Nach Einschätzung des Soziologen Raj Kollmorgen hat sich bei vielen Menschen im Osten Deutschlands eine rechtspopulistische Mentalität herausgebildet, die unabhängig von AfD-Wahlerfolgen erhalten bleibe. In den Bundesländern Thüringen, Sachsen und Sachsen-Anhalt sei diese nicht nur durch die Erfahrungen in der DDR und mit deren Erbe entstanden, sondern auch durch weiter zurückliegende historische Entwicklungen. Kollmorgen nahm am Dienstag in Erfurt bei einer Tagung mit dem Titel „Rechter Osten?!“ teil, wie das Online-Portal „IslamiQ“ berichtet. Die Tagung war von der Thüringer Landeszentrale für Politische Bildung und den Demokratieberatern von Mobit organisiert worden.

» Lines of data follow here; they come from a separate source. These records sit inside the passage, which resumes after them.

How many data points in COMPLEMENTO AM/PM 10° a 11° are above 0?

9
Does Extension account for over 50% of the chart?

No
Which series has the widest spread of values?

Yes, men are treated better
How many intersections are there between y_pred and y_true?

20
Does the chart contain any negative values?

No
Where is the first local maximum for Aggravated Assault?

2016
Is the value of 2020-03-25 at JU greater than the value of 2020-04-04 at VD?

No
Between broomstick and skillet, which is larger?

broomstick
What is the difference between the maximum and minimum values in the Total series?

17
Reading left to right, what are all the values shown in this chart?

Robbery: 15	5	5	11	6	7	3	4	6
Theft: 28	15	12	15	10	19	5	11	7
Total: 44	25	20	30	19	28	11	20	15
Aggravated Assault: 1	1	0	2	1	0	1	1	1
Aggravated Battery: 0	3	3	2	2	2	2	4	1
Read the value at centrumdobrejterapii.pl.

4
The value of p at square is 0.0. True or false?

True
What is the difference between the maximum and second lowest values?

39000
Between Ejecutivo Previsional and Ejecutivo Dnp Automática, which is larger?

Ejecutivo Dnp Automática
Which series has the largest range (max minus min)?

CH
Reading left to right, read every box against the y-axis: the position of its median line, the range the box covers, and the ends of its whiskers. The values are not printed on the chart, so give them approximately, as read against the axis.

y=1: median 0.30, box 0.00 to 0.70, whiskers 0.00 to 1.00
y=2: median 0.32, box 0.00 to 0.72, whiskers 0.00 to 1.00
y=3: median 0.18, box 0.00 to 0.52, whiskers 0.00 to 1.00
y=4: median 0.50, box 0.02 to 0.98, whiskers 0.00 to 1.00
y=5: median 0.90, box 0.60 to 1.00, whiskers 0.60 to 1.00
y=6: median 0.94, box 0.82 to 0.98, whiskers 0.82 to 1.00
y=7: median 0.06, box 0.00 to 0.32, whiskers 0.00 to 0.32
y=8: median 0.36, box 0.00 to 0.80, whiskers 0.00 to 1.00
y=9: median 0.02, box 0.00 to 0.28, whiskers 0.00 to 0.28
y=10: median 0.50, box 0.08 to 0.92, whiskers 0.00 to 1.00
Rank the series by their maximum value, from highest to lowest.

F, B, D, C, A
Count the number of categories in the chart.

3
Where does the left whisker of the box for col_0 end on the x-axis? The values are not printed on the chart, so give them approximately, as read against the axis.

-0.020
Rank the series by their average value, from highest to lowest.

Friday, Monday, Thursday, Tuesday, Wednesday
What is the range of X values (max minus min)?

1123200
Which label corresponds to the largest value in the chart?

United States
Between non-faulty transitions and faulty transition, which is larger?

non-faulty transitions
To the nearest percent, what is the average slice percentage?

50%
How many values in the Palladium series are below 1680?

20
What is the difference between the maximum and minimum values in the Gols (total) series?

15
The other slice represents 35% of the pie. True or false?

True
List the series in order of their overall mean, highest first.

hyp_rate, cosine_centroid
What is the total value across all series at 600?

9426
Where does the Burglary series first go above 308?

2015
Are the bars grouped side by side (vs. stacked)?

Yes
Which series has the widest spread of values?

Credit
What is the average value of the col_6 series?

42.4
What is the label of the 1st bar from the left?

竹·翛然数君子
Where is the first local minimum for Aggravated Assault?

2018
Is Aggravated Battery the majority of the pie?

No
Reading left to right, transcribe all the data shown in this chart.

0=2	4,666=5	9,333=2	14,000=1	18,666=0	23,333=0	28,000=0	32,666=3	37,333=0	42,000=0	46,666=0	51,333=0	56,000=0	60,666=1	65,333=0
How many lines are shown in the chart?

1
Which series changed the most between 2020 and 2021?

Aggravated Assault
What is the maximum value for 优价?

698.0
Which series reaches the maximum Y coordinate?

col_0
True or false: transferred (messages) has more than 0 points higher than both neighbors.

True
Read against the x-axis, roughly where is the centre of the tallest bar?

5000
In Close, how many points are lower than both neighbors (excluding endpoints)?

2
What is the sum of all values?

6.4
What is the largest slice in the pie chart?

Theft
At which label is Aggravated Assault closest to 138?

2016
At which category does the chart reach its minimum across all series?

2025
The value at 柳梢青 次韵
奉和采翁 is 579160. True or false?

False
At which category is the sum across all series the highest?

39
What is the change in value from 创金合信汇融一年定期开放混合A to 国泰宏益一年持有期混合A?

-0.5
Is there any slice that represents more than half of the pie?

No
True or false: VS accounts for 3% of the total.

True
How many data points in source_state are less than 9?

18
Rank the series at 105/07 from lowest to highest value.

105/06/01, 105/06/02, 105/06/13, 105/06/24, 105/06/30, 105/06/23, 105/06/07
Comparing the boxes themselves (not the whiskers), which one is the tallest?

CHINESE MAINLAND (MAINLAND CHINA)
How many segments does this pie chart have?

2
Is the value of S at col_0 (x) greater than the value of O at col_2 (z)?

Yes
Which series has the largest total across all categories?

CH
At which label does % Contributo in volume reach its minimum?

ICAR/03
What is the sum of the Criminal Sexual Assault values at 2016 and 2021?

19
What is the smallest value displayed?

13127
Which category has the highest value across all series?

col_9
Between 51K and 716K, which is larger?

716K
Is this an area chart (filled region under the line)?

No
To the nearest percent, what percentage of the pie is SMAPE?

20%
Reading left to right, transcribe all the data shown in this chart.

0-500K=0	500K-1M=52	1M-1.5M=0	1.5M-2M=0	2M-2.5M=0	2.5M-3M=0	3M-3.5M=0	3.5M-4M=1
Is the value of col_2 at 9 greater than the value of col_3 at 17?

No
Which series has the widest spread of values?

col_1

Bereits seit dem Mittelalter habe es auf dem heutigen Gebiet dieser drei Bundesländer historische Entwicklungen gegeben, die zur Ausprägung dieser Mentalität beigetragen hätten. Die Gebiete seien über Jahrhunderte hinweg umkämpft gewesen. Das habe zur Überhöhung der eigenen Identität geführt, „weil man sich immer wieder durch Fremdherrschaften bedroht gesehen hat“. Die entsprechenden Erfahrungen seien über Generationen hinweg innerhalb der Familien weitergegeben worden – mit dem Ergebnis, dass rechtspopulistisch denkende Menschen bis heute ihre eigene Identität über die von anderen Menschen stellten.
Rechtspopulistische Mentalität bei 20 bis 30 Prozent der Menschen
Nach Einschätzung Kollmorgens habe sich bei etwa 20 bis 30 Prozent der Ostdeutschen mittlerweile eine rechtspopulistische Mentalität entwickelt. „Wir reden also von einem erheblichen Teil der ostdeutschen Bevölkerung“, sagte er. Erst dies habe die Wahlerfolge der AfD im Osten möglich gemacht. Es sei offenkundig, dass diese Partei im Osten, und eben vor allem in Sachsen, Sachsen-Anhalt und Thüringen, stärker verwurzelt sei als in Westdeutschland.
Kollmorgen ist Professor an der Fakultät für Sozialwissenschaften der Hochschule Zittau-Görlitz. Einer seiner Forschungsschwerpunkte sind postsozialistische Transformationen. Aus der DDR hätten diese Menschen vor allem die Erfahrung mitgenommen, dass nur Protest auf der Straße zu Veränderungen führe. Auf genau „dieser Klaviatur“ spiele die AfD.